Page images and extracted text:
----

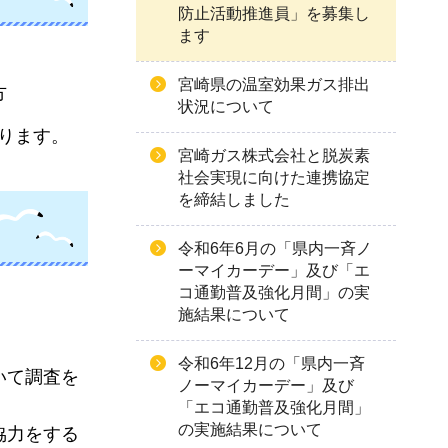
防止活動推進員」を募集し
ます
宮崎県の温室効果ガス排出
方
状況について
なります。
宮崎ガス株式会社と脱炭素
社会実現に向けた連携協定
を締結しました
令和6年6月の「県内一斉ノ
ーマイカーデー」及び「エ
コ通勤普及強化月間」の実
施結果について
令和6年12月の「県内一斉
いて調査を
ノーマイカーデー」及び
「エコ通勤普及強化月間」
の実施結果について
協力をする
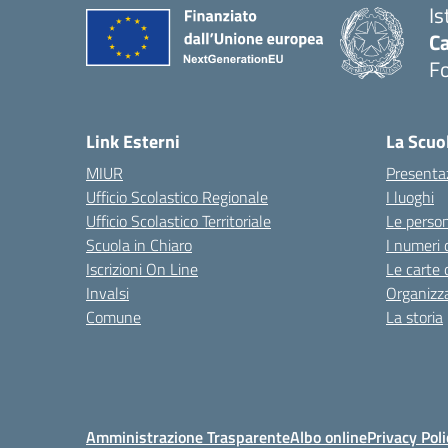
Is
Ca
F
— 
Link Esterni
La Scuo
MIUR
Presenta
Ufficio Scolastico Regionale
I luoghi
Ufficio Scolastico Territoriale
Le perso
Scuola in Chiaro
I numeri 
Iscrizioni On Line
Le carte 
Invalsi
Organizz
Comune
La storia
Amministrazione Trasparente
Albo online
Privacy Poli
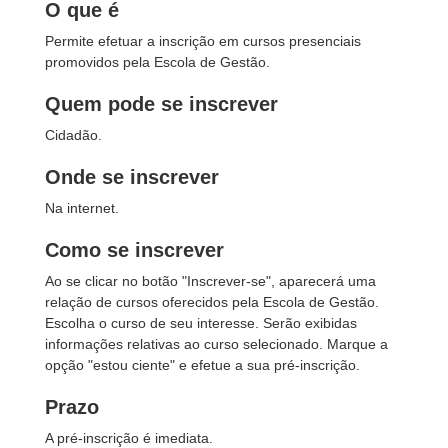
O que é
Permite efetuar a inscrição em cursos presenciais
promovidos pela Escola de Gestão.
Quem pode se inscrever
Cidadão.
Onde se inscrever
Na internet.
Como se inscrever
Ao se clicar no botão "Inscrever-se", aparecerá uma
relação de cursos oferecidos pela Escola de Gestão.
Escolha o curso de seu interesse. Serão exibidas
informações relativas ao curso selecionado. Marque a
opção "estou ciente" e efetue a sua pré-inscrição.
Prazo
A pré-inscrição é imediata.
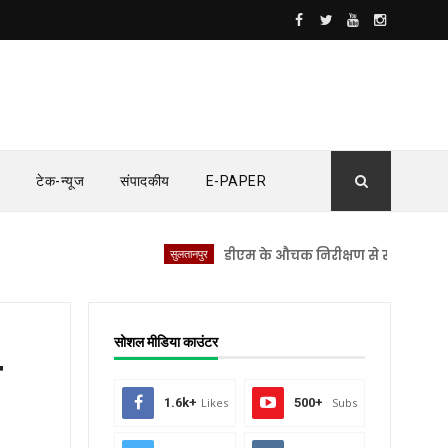
टेक-न्यूज
संपादकीय
E-PAPER
सुलतानपुर
डीएम के औचक निरीक्षण से सीएचसी लंभुआ में 
सोशल मीडिया काउंटर
ा
1.6k+
Likes
500+
Subs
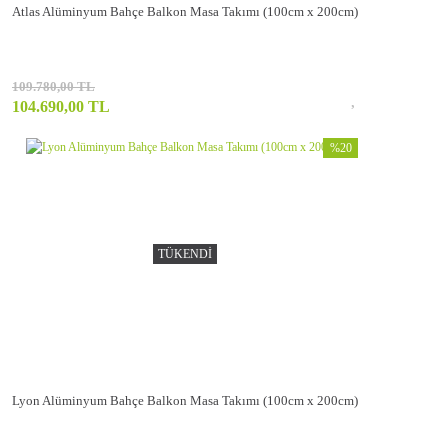
Atlas Alüminyum Bahçe Balkon Masa Takımı (100cm x 200cm)
109.780,00 TL
104.690,00 TL
%20
TÜKENDİ
Lyon Alüminyum Bahçe Balkon Masa Takımı (100cm x 200cm)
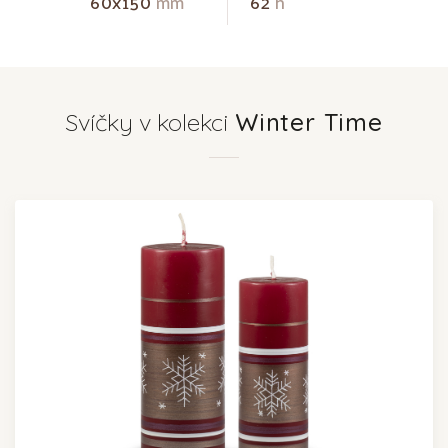
60x150
mm
62
h
Svíčky v kolekci
Winter Time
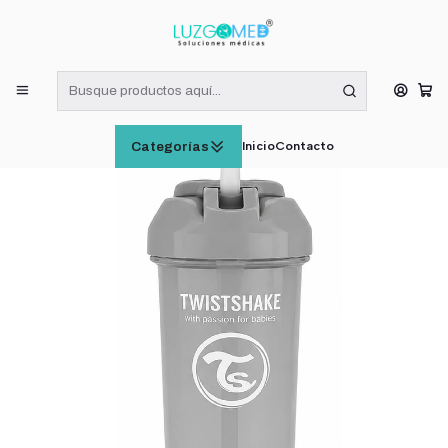
¡RECIBE HOY! COMPRAS DE LUNES A VIERNES HASTA LAS 16:00
HORAS (VÁLIDO EN RM)
Inicio
CUIDADO E HIGIENE INFANTIL
Twistshake Vaso con Bombilla Straw Cup 360 ml Gris Pastel
Inicio
Contacto
Categorías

----

Keep the pictures out and repeat exactly the lines from the beginning of the data through the line that contains "Winter Time", both ends included.

防止活動推進員」を募集し
ます
宮崎県の温室効果ガス排出
方
状況について
なります。
宮崎ガス株式会社と脱炭素
社会実現に向けた連携協定
を締結しました
令和6年6月の「県内一斉ノ
ーマイカーデー」及び「エ
コ通勤普及強化月間」の実
施結果について
令和6年12月の「県内一斉
いて調査を
ノーマイカーデー」及び
「エコ通勤普及強化月間」
の実施結果について
協力をする
Is
Ca
F
— 
Link Esterni
La Scuo
MIUR
Presenta
Ufficio Scolastico Regionale
I luoghi
Ufficio Scolastico Territoriale
Le perso
Scuola in Chiaro
I numeri 
Iscrizioni On Line
Le carte 
Invalsi
Organizz
Comune
La storia
Amministrazione Trasparente
Albo online
Privacy Poli
O que é
Permite efetuar a inscrição em cursos presenciais
promovidos pela Escola de Gestão.
Quem pode se inscrever
Cidadão.
Onde se inscrever
Na internet.
Como se inscrever
Ao se clicar no botão "Inscrever-se", aparecerá uma
relação de cursos oferecidos pela Escola de Gestão.
Escolha o curso de seu interesse. Serão exibidas
informações relativas ao curso selecionado. Marque a
opção "estou ciente" e efetue a sua pré-inscrição.
Prazo
A pré-inscrição é imediata.
टेक-न्यूज
संपादकीय
E-PAPER
सुलतानपुर
डीएम के औचक निरीक्षण से सीएचसी लंभुआ में 
सोशल मीडिया काउंटर
ा
1.6k+
Likes
500+
Subs
Atlas Alüminyum Bahçe Balkon Masa Takımı (100cm x 200cm)
109.780,00 TL
104.690,00 TL
%20
TÜKENDİ
Lyon Alüminyum Bahçe Balkon Masa Takımı (100cm x 200cm)
60x150
mm
62
h
Svíčky v kolekci
Winter Time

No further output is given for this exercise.